China controlled the world with its one-stop shopping for everything.
“I make a half-million a year and I’m broke.” My cousin liked the fine things in life. He should be able to afford them.
“And if you’re broke, what do you think the rest of the world is like.”
“Fucked.”
“There’s no other word for it.” The head of the IMF announced that the world economy was in danger of entering another lost decade unless bold steps were taken to bolster the faltering economies of Greece, Italy, and Spain. They were no alone either.
“And I don’t see the calvary coming to the rescue.”
‘Grim.”
“Very grim.” I was in agreement, but then said, “At least I’m drinking good Belgian beer. And it’s cheap.”

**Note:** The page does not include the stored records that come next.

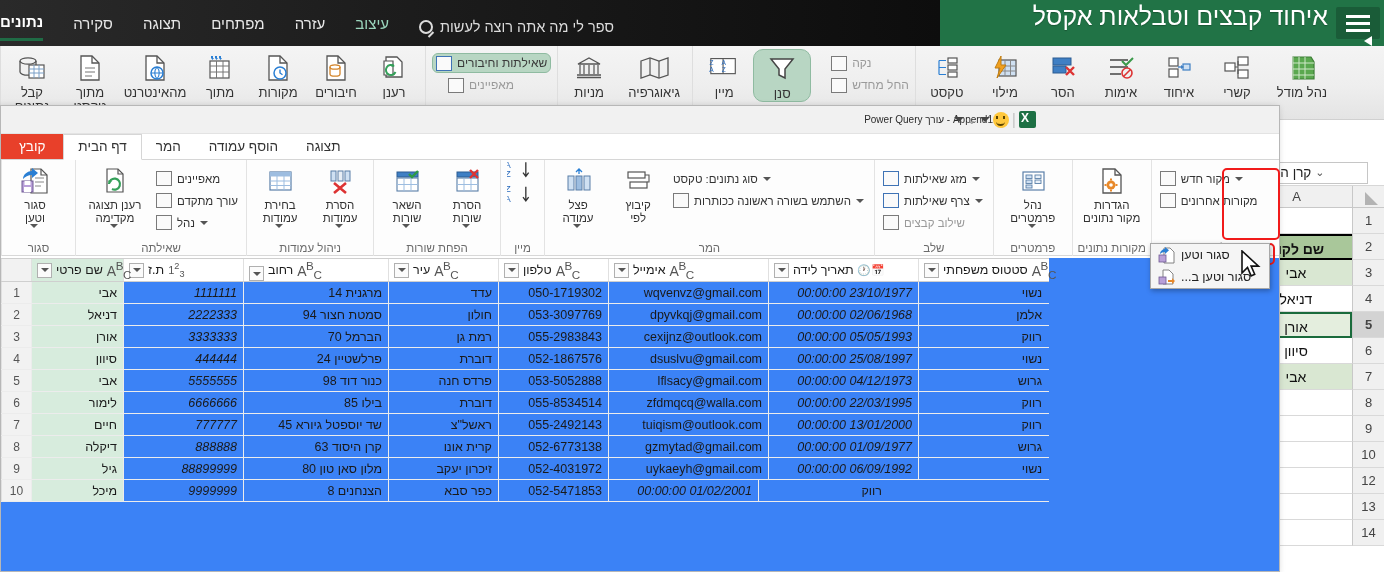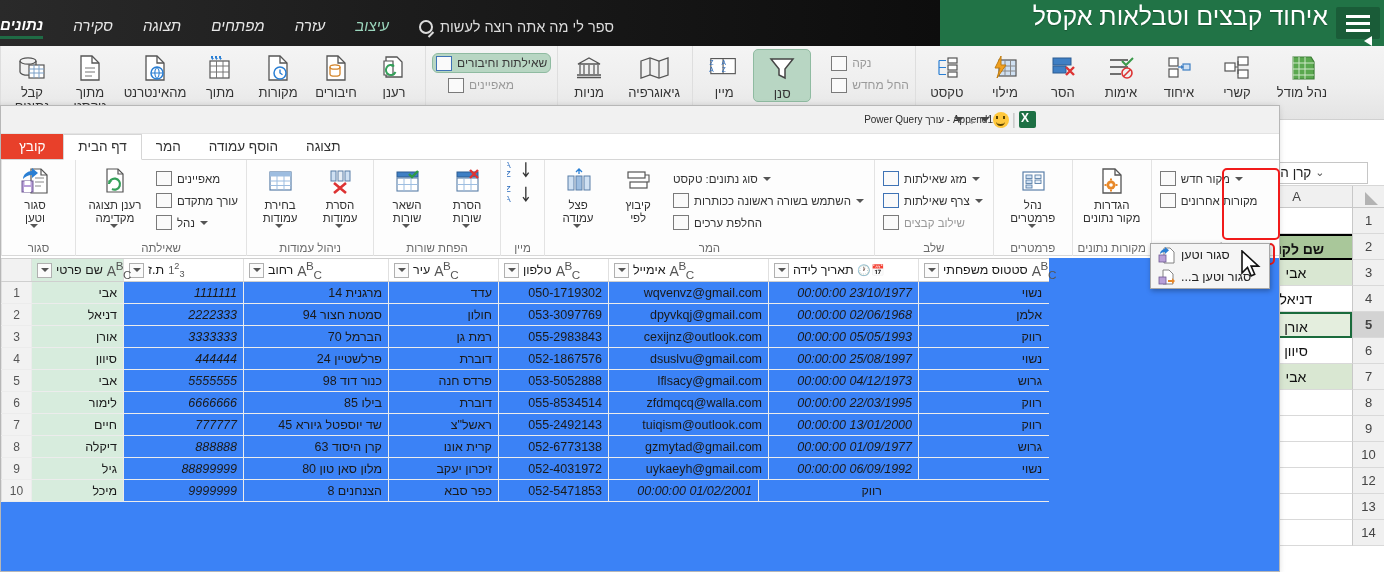--- a/index.html
+++ b/index.html
@@ -47,7 +47,7 @@
     display: flex; flex-direction: row-reverse; align-items: center;
     padding-right: 8px; gap: 30px; color: #e8e8e8; font-size: 15px;
   }
-  .xl-tab { white-space: nowrap; cursor: default; padding-bottom: 3px; font-style: italic; }
+  .xl-tab { white-space: nowrap; cursor: default; padding-bottom: 8px; }
   .xl-tab.active { color: #fff; font-weight: bold; border-bottom: 3px solid #1f6b45; }
   .xl-tab.teal { color: #9bd6bd; }
   .xl-search {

3 Euros for a 33CL glass of Rochefort.
“A bright light on the horizon.”
“We have to take them as they come.”
“Better some than none. Drink a beer for me.”
“You got it.” Oil Can was my favorite cousin.
I hung up and went down to the local bar in Montigny outside of Charleroi. I ordered a beer. I drank it in less than two minutes. The second one went a little slower and the third lasted almost thirty minutes.
After the fifth I was fucked, but fucked in a good way and i walked back to Vonelli’s house with a slur in my steps. The moon was clearing through the clouds.
Fucked or not tomorrow was going to be another day.